## TEXT UNDER STUDY
::::::::

By Amro Elakkad, PMP

Project risks are a fact of life that every project manager must deal with. “Project risk is an uncertain event or condition that, if it occurs, has a positive or negative effect on at least one project objective, such as time, cost, scope or quality," as defined by the Project Management Institute’s A Guide to the Project Management Body of Knowledge – Third Edition. Managing project risk involves analyzing and prioritizing risks so that the project manager and the team can focus their mitigation effort on the top risks

Many project managers are familiar with analyzing risks on a project level. This works well for scope and quality risks; however, it is the task-related risks that can negatively affect the accuracy of the schedule and cost estimates and thus negatively affect the delivery of the tasks – and, ultimately, the success of the project.

For small and medium-sized projects, qualitative risk analysis is an effective method to help a project manager evaluate task-related risks and thus improve the realism of the overall project’s schedule and cost estimates. For larger size projects, qualitative risk analysis followed by quantitative risk analysis is more appropriate. This approach uses simulation models, which, though time-consuming, is justifiable given the project size.

To improve a project’s exposure to schedule (time) and cost risks, we need to focus on risks at the task level. When project managers estimate the time and cost for a task, some assume a best-case scenario, while others assume a worse-case scenario. Both approaches can be problematic. The former often results in less time or cost being estimated for a task than will actually occur, while the latter may result in more time or cost being estimated because assets are assigned to the project for longer periods than are actually necessary.

Qualitative risk analysis can help make project estimates as realistic as possible, if it is applied by using a consistent methodology. Here is a methodology that you might consider to develop and apply realistic estimates:

  1. After you have determined the project schedule and cost, conduct risk identification and analysis meetings with your key stakeholders. In these meetings, for each task in your schedule, list the risks associated with the task, a probability (P) score to indicate the likelihood that each risk will occur, and an impact (I) score to indicate the effect of each risk if it occurs. It is important to list only the risks that will affect the task’s schedule or cost—remember, they are our focus. Also, remember that risks that impact scope or quality are generally handled at a project risk-analysis level (as opposed to a task level).

  2. For assigning a probability (P) score, the following scale works well. The advantage of using this scale is that you have ranges to pick from. Some literature proposes using probabilities as a percentage, but there is no particular value in using percentages from a qualitative analysis perspective.







    Very Unlikely (VU)

    Unlikely (U)

    Likely (L)

    Very Likely (VL)

    Most Certainly (MC)

  3. The impact (I) score of any given risk will be different for time than it is for costs. Here is a proposed impact scale.


    Very High (VH)

    Very High (VH) Schedule—major milestone or critical path impact >10%
    Cost—total program cost growth >5%

    High (H)

    Schedule—major milestone or critical path impact <5%
    Cost—total program cost growth <5%

    Medium (M)

::::::::

## EXTRACTED ENTRIES

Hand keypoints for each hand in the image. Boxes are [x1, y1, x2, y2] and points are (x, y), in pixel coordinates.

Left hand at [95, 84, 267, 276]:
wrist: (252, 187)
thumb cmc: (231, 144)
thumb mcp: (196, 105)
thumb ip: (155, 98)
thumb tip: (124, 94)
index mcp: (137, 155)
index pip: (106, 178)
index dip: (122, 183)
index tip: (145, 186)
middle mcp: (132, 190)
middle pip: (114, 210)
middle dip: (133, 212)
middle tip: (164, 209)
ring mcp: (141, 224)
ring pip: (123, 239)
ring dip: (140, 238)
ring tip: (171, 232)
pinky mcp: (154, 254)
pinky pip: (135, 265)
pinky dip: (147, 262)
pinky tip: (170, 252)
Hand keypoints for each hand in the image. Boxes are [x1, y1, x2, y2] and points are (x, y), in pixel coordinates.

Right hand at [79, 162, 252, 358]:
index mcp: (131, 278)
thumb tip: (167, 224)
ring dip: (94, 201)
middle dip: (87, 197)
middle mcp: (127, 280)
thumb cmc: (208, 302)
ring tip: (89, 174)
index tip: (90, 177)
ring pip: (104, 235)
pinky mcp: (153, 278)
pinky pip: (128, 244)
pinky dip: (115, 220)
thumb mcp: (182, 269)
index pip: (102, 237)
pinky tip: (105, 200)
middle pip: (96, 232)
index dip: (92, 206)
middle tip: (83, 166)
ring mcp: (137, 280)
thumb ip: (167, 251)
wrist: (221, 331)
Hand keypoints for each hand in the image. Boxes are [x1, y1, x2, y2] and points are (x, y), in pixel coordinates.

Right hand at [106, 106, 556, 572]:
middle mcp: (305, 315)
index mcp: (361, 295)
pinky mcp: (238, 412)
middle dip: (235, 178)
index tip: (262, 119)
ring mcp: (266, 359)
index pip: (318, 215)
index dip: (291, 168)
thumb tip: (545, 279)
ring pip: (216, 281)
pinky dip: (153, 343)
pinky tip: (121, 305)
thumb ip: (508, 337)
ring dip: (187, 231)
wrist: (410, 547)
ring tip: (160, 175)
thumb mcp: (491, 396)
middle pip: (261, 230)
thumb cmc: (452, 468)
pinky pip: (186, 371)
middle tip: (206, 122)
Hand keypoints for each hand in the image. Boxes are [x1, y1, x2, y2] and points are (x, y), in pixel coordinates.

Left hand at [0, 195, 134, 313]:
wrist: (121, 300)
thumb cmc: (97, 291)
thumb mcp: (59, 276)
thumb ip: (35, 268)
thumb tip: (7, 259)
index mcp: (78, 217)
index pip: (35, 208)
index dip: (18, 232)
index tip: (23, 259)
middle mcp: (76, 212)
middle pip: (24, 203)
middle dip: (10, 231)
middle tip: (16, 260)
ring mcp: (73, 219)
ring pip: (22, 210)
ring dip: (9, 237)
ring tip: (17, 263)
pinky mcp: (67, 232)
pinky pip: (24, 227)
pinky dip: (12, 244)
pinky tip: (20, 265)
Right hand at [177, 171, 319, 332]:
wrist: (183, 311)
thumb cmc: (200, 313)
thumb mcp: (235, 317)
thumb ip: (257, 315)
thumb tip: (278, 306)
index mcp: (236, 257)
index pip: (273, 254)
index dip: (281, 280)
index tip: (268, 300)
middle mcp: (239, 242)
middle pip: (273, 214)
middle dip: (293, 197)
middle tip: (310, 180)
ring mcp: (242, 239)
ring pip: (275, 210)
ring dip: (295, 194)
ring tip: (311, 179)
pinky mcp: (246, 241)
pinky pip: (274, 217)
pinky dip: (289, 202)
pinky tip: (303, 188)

::::::::

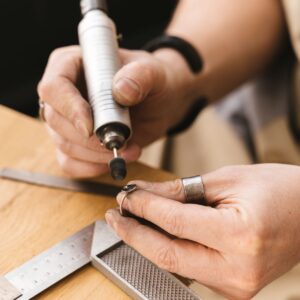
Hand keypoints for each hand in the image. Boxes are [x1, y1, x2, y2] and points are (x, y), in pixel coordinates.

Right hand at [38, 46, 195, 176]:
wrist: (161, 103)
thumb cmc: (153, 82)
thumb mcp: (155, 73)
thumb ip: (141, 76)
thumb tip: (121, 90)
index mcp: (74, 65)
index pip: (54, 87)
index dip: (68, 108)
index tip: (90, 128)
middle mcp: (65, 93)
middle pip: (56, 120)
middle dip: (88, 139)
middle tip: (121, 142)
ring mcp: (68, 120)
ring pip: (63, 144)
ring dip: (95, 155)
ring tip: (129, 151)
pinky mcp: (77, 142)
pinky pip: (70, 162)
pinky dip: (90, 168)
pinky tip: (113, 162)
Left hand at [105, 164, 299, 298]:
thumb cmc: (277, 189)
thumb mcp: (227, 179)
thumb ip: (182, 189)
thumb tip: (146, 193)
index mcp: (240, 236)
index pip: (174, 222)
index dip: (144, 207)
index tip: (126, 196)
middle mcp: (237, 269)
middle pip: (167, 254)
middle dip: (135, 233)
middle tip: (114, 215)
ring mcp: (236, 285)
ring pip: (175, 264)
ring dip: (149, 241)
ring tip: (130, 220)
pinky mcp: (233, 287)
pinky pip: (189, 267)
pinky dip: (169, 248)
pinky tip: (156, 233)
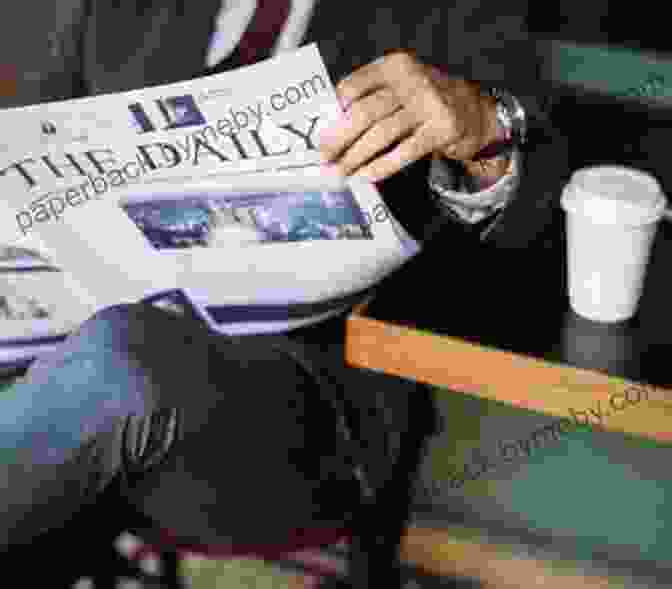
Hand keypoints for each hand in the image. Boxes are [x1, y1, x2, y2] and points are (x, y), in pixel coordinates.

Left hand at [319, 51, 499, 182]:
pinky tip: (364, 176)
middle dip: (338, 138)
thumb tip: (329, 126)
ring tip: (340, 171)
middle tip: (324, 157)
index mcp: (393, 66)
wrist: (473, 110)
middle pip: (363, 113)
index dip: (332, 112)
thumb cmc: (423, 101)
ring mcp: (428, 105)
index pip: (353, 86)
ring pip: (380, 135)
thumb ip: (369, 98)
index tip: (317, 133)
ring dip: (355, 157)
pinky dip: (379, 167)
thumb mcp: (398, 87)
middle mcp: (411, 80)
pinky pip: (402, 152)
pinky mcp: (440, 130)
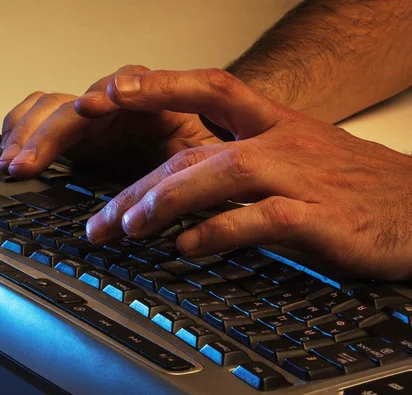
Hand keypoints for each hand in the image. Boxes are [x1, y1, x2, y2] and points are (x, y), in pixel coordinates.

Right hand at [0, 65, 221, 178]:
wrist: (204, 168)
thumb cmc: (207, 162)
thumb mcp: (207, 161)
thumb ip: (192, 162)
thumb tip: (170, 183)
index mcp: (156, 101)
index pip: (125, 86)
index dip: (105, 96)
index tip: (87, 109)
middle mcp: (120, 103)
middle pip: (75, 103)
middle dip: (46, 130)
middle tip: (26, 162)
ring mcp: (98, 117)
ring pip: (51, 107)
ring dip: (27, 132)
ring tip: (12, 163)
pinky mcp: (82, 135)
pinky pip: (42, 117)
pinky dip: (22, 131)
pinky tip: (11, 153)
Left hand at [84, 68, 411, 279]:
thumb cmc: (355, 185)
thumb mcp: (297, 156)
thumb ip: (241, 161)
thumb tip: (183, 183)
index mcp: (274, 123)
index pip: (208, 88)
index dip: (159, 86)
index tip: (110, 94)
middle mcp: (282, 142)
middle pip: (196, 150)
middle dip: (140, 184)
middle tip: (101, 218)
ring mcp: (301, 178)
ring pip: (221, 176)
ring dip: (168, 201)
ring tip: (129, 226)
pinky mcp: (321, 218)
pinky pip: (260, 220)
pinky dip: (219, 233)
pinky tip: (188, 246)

::::::::

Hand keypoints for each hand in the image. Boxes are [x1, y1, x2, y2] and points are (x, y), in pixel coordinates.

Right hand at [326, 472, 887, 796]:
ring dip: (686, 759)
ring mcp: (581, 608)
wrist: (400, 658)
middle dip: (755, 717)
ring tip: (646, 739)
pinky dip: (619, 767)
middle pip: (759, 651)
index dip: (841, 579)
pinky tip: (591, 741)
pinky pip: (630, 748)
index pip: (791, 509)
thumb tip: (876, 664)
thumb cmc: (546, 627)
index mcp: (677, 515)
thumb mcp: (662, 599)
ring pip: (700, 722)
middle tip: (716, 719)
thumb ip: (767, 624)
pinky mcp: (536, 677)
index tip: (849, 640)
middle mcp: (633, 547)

::::::::

## TASK SET
**1.** Answer these questions from the article on project risk, one line each:
(a) What approach does the article recommend for larger projects?
(b) Which risks does the article say are generally handled at a project risk-analysis level rather than at the task level?
(c) Which publication supplies the article's definition of project risk?
**2.** Take the article on project risk further, picking up after its last line, "Medium (M)".

## EXERCISE RESULTS
**1.**
(a) Qualitative risk analysis followed by quantitative risk analysis, which uses simulation models.
(b) Risks that impact scope or quality.
(c) The Project Management Institute's A Guide to the Project Management Body of Knowledge – Third Edition.

**2.**
    Schedule—non-critical path impact >10%
    Cost—exceeding element cost >10%

    Low (L)

    Schedule—non-critical path impact <10%
    Cost—exceeding element cost <10%

    Very Low (VL)

    Schedule—None or trivial
    Cost—None or trivial

    Note that the tasks that occur earlier, that are on the critical path, or that have more than one predecessor, should have greater impact to their associated risks.

  4. Once you arrive at a consensus among stakeholders on each task’s risks and determine its probabilities and impacts, calculate the Expected Value (EpV), where:

    EpV = P × I

  5. For any task that earns an EpV score above your risk baseline, the risk associated with that task is considered a top risk. An EpV score of 30 is a conservative baseline to set, but your risk-tolerance baseline score could be 40, 50, or greater, depending on the project’s priority for the organization and the organization’s risk tolerance.

  6. For the top-risk tasks, work with the subject matter experts on your team to revise the tasks’ time and cost estimates by using either a three-point or a beta-distribution estimation method

    To revise your top-risk tasks’ estimates, first, determine your optimistic (O), most likely (M), and pessimistic (P) estimates. Then, calculate a beta-distribution average value as:

    Average = (O + 4M + P) / 6

    The beta-distribution estimation method is a more conservative method than the three-point method suggested by some literature. Keep in mind that any estimation methodology you use should be based on your organization’s risk tolerance.

  7. For those tasks that score below your set risk-tolerance baseline point, stick with the original estimates for the schedule and cost. The risks are low enough to justify not spending the additional time to derive the additional estimates.

So now, let’s illustrate the methodology just described. Suppose that you are managing a software development project and that the risks associated with the “Write Business Requirements” task look like this:






Top Risk? (Y/N)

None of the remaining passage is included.